List of nursery rhymes
Alphabet song As I Was Going by Charing Cross As I Was Going to St Ives Baa, Baa, Black Sheep Christmas is Coming Ding Dong Bell Doctor Foster For Want of a Nail Froggy would a-wooing go Georgie Porgie Goosey Gander Grand old Duke of York Hey Diddle Diddle Hickory Dickory Dock Horsey Horsey Hot Cross Buns Humpty Dumpty Hush Little Baby I'm a Little Teapot Itsy Bitsy Spider Jack and Jill Jack Be Nimble Jack Sprat Ladybird Ladybird Little Bo Peep Little Boy Blue Little Jack Horner Little Miss Muffet Little Tommy Tucker London Bridge is falling down Lucy Locket Mary Had a Little Lamb Mary, Mary, Quite Contrary Monday's Child Old King Cole Old Mother Hubbard One, Two, Buckle My Shoe One, Two, Three, Four, Five Oranges and Lemons Pat A Cake, Pat A Cake Bakers Man Pease Porridge Hot Peter Peter Pumpkin Eater Polly Put the Kettle On Pop Goes the Weasel Pussy Cat Pussy Cat Rain Rain Go Away Ride a cock horse to Banbury Cross Ring Around the Rosie Rub A Dub Dub See Saw Margery Daw Simple Simon Sing a Song of Sixpence Star Light, Star Bright Solomon Grundy The Name Game The Queen of Hearts There was a Crooked Man There was an Old Woman who lived in a Shoe This is the House that Jack Built This Little Piggy This Old Man Three Blind Mice Tom, Tom, the Piper's Son Twinkle Twinkle Little Star Two Little Dickie Birds Wee Willie Winkie What are Little Boys Made of? Who killed Cock Robin?
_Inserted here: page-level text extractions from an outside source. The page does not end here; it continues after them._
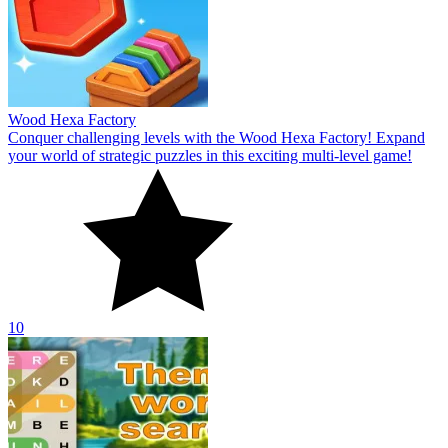
Wood Hexa Factory
Conquer challenging levels with the Wood Hexa Factory! Expand
your world of strategic puzzles in this exciting multi-level game!
10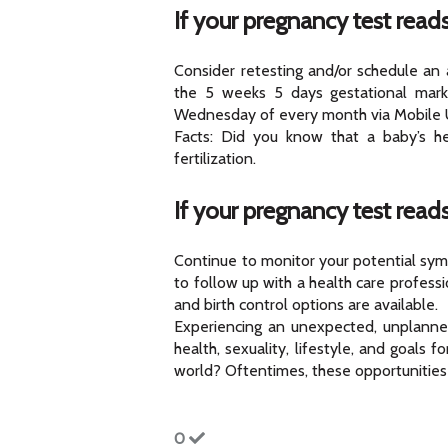
If your pregnancy test reads
Consider retesting and/or schedule an
the 5 weeks 5 days gestational mark
Wednesday of every month via Mobile U
Facts: Did you know that a baby’s he
fertilization.
If your pregnancy test read
Continue to monitor your potential symp
to follow up with a health care profess
and birth control options are available.
Experiencing an unexpected, unplanned
health, sexuality, lifestyle, and goals
world? Oftentimes, these opportunities
0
The Nursery Rhyme in Pop Culture
Comedian Andrew Dice Clay often performs vulgarly-reworked versions of old standards in his work.

More rhymes Clay has done versions of come Three Blind Mice, Twinkle Twinkle Little Star, The Little Old Woman World health organization Sleep in the Shoe, & Little Jack Horner.

HPD's Nursery Rhymes and Music Page
Traditional children's songs and rhymes with music.

Mama Lisa's World
An archive of nursery rhymes from all over the world.

Multilingual Songbook
Containing nursery rhymes and songs for children in more than twenty languages.

Mama Lisa's House of Nursery Rhymes
Hear and read nursery rhymes.

Iyedoville - An Electronic Book of Nursery Rhymes
Nursery rhymes illustrated with computer graphics to teach children abstract thinking.

English Rhymes
Alphabetically ordered rhymes, with reader contributions.

Pais Dinogad
Text and translation of one of the earliest surviving Welsh nursery rhymes.

Nursery Rhymes, Verses and Songs
Large number of nursery rhymes, including ones of Mother Goose.

Nursery Rhymes and Nursery Songs
Words and illustrations for the songs contained on the CD "Nursery Rhymes and Nursery Songs", along with several sample recordings.

Nursery Rhymes, Fairy Tales, Short Stories & Songs
Making materials available in forms people can easily read, use, quote, and search.